### TO DO
Each entry is to be repeated word for word, and the images are to be dropped.

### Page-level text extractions
+ + + +

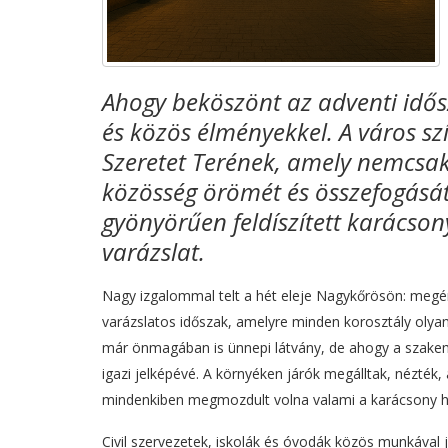
Ahogy beköszönt az adventi idős
és közös élményekkel. A város szí
Szeretet Terének, amely nemcsa
közösség örömét és összefogását 
gyönyörűen feldíszített karácson
varázslat.
Nagy izgalommal telt a hét eleje Nagykőrösön: megérk
varázslatos időszak, amelyre minden korosztály olyan 
már önmagában is ünnepi látvány, de ahogy a szakemb
igazi jelképévé. A környéken járók megálltak, nézték,
mindenkiben megmozdult volna valami a karácsony h
Civil szervezetek, iskolák és óvodák közös munkával 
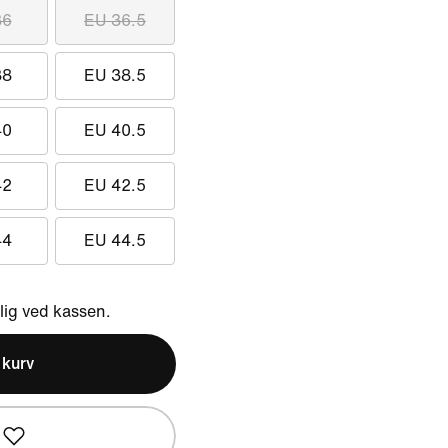
36
EU 36.5
38
EU 38.5
40
EU 40.5
42
EU 42.5
44
EU 44.5
ig ved kassen.
l kurv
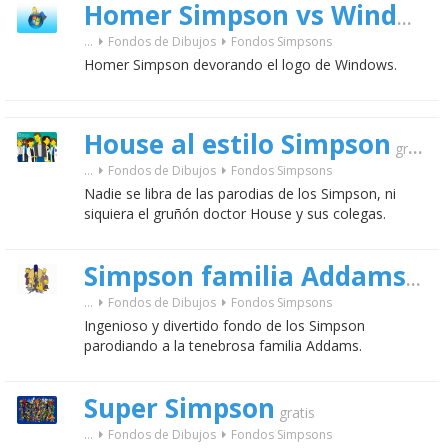
Homer Simpson vs Windows
...
Fondos de Dibujos
Fondos Simpsons
Homer Simpson devorando el logo de Windows.
House al estilo Simpson
gratis
...
Fondos de Dibujos
Fondos Simpsons
Nadie se libra de las parodias de los Simpson, ni
siquiera el gruñón doctor House y sus colegas.
Simpson familia Addams
gratis
...
Fondos de Dibujos
Fondos Simpsons
Ingenioso y divertido fondo de los Simpson
parodiando a la tenebrosa familia Addams.
Super Simpson
gratis
...
Fondos de Dibujos
Fondos Simpsons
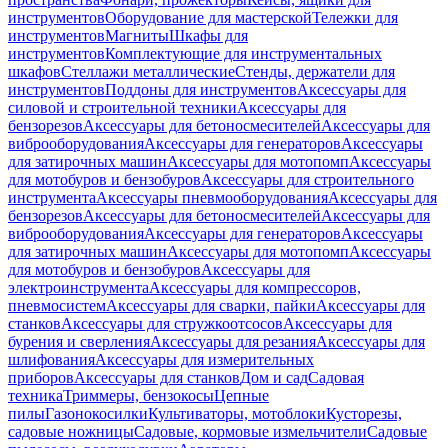
инструментов
Оборудование для мастерской
Тележки для
инструментов
Магниты
Шкафы для
инструментов
Комплектующие для инструментальных
шкафов
Стеллажи металлические
Стенды, держатели для
инструментов
Поддоны для инструментов
Аксессуары для
силовой и строительной техники
Аксессуары для
бензорезов
Аксессуары для бетоносмесителей
Аксессуары для
виброоборудования
Аксессуары для генераторов
Аксессуары
для затирочных машин
Аксессуары для мотопомп
Аксессуары
для мотобуров и бензобуров
Аксессуары для строительного
инструмента
Аксессуары пневмооборудования
Аксессуары для
бензорезов
Аксессуары для бетоносмесителей
Аксессуары для
виброоборудования
Аксессуары для генераторов
Аксессуары
для затирочных машин
Аксессуары для мотопомп
Аксессуары
для мотобуров и бензобуров
Аксессуары для
электроинструмента
Аксессуары для компрессоров,
пневмосистем
Аксессуары для сварки, пайки
Аксессуары для
станков
Аксессуары для стружкоотсосов
Аксессуары для
бурения и сверления
Аксессуары для резания
Аксессуары для
шлифования
Аксессуары для измерительных
приборов
Аксессуары для станков
Дом и сад
Садовая
техника
Триммеры, бензокосы
Цепные
пилы
Газонокосилки
Культиваторы, мотоблоки
Кусторезы,
садовые ножницы
Садовые, кормовые измельчители
Садовые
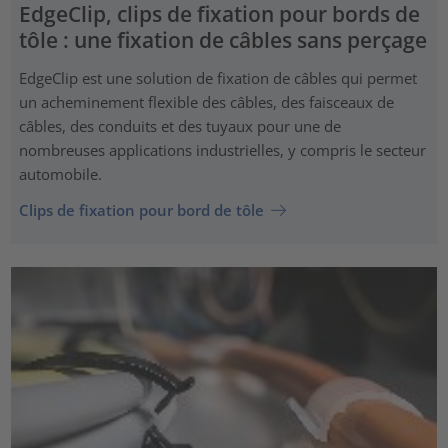
EdgeClip, clips de fixation pour bords de
tôle : une fixation de câbles sans perçage
EdgeClip est une solution de fixation de câbles qui permet
un acheminement flexible des câbles, des faisceaux de
câbles, des conduits et des tuyaux pour une de
nombreuses applications industrielles, y compris le secteur
automobile.
Clips de fixation pour bord de tôle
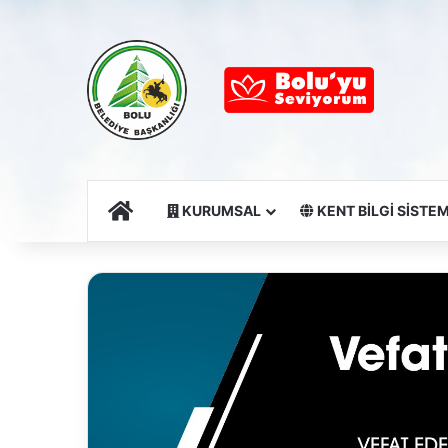
Ana Sayfa
KURUMSAL
KENT BİLGİ SİSTEM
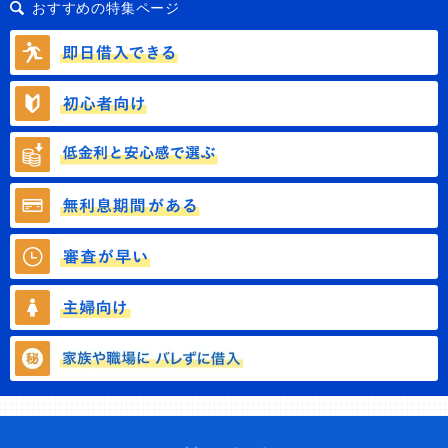
おすすめの特集ページ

+ + + +

### EXPECTED OUTPUT
Ahogy beköszönt az adventi idős
és közös élményekkel. A város szí
Szeretet Terének, amely nemcsa
közösség örömét és összefogását 
gyönyörűen feldíszített karácson
varázslat.
Nagy izgalommal telt a hét eleje Nagykőrösön: megérk
varázslatos időszak, amelyre minden korosztály olyan 
már önmagában is ünnepi látvány, de ahogy a szakemb
igazi jelképévé. A környéken járók megálltak, nézték,
mindenkiben megmozdult volna valami a karácsony h
Civil szervezetek, iskolák és óvodák közös munkával 
36
EU 36.5
38
EU 38.5
40
EU 40.5
42
EU 42.5
44
EU 44.5
ig ved kassen.
l kurv
Homer Simpson vs Windows
...
Fondos de Dibujos
Fondos Simpsons
Homer Simpson devorando el logo de Windows.
House al estilo Simpson
gratis
...
Fondos de Dibujos
Fondos Simpsons
Nadie se libra de las parodias de los Simpson, ni
siquiera el gruñón doctor House y sus colegas.
Simpson familia Addams
gratis
...
Fondos de Dibujos
Fondos Simpsons
Ingenioso y divertido fondo de los Simpson
parodiando a la tenebrosa familia Addams.
Super Simpson
gratis
...
Fondos de Dibujos
Fondos Simpsons
инструментов
Оборудование для мастерской
Тележки для
инструментов
Магниты
Шкафы для
инструментов
Комплектующие для инструментальных
шкафов
Стеллажи металлические
Стенды, держатели для
инструментов
Поддоны для инструментов
Аксессуары для
силовой и строительной техники
Аксессуары для
бензорезов
Аксессуары для бетоносмесителей
Аксессуары для
виброоборудования
Аксессуары для генераторов
Аксессуары
для затирочных машин
Аксессуары для мотопомп
Аксессуары
для мотобуров и бензобуров
Аксессуары для строительного
инструмента
Аксессуары пневмооборудования
Аксессуары для
бензорезов
Аксессуары для бетоносмесителей
Аксессуары для
виброоборудования
Аксессуары для генераторов
Аксессуары
для затирочных машин
Аксессуары для мотопомп
Аксессуары
для мотобуров и бензобуров
Аксессуары для
электроинструмента
Аксессуары для компрессоров,
пневмосистем
Аксессуары для сварки, пайки
Аксессуары для
станков
Аксессуары для стружкоотсосов
Аксессуары для
бурения и сверления
Аксессуары для резания
Аксессуары для
шлифования
Аксессуары для измерительных
приборов
Аксессуары для станков
Дом и сад
Садовая
техника
Триммеры, бензокосы
Цепные
пилы
Газонокосилки
Культиваторы, мотоблоки
Кусторезы,
садовые ножницы
Садовые, кормовые измельчители
Садовые
EdgeClip, clips de fixation pour bords de
tôle : une fixation de câbles sans perçage
EdgeClip est une solution de fixation de câbles qui permet
un acheminement flexible des câbles, des faisceaux de
câbles, des conduits et des tuyaux pour une de
nombreuses applications industrielles, y compris le secteur
automobile.
Clips de fixation pour bord de tôle
Ana Sayfa
KURUMSAL
KENT BİLGİ SİSTEM
おすすめの特集ページ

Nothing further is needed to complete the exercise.